- _Exercise prompt_: Search the material below for lines containing the string "Paddock", and copy every one you find.

◇ ◇ ◇ ◇

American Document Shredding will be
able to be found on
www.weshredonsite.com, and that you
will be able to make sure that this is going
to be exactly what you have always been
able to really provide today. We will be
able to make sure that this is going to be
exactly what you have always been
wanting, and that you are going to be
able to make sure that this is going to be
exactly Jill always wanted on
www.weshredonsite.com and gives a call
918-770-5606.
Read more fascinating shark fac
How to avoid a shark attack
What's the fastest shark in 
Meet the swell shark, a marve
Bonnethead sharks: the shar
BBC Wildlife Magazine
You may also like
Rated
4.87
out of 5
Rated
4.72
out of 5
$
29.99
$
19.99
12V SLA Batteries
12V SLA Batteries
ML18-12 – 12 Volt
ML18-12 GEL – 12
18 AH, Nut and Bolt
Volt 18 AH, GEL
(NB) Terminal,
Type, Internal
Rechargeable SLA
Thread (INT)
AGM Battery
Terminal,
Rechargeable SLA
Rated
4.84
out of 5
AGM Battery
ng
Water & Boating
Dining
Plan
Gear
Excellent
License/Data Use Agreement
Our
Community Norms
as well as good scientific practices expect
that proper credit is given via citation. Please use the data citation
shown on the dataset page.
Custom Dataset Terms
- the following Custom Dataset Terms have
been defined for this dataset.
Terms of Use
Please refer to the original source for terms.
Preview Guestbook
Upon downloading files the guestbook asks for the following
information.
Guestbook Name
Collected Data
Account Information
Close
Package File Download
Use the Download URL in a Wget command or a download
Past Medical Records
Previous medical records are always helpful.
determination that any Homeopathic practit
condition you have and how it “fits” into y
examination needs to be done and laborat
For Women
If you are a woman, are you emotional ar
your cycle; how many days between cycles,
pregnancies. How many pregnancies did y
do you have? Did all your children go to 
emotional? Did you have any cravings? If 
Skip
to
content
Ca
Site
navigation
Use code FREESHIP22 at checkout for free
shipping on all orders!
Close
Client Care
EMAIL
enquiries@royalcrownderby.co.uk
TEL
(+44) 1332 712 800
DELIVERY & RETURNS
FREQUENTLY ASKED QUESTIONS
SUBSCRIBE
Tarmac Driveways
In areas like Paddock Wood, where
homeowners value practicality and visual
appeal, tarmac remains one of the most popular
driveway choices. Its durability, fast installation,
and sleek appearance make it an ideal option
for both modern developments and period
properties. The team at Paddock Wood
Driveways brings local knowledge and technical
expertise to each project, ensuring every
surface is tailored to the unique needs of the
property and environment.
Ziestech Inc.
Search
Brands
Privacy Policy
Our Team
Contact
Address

◇ ◇ ◇ ◇

- _Finished task_:
In areas like Paddock Wood, where
properties. The team at Paddock Wood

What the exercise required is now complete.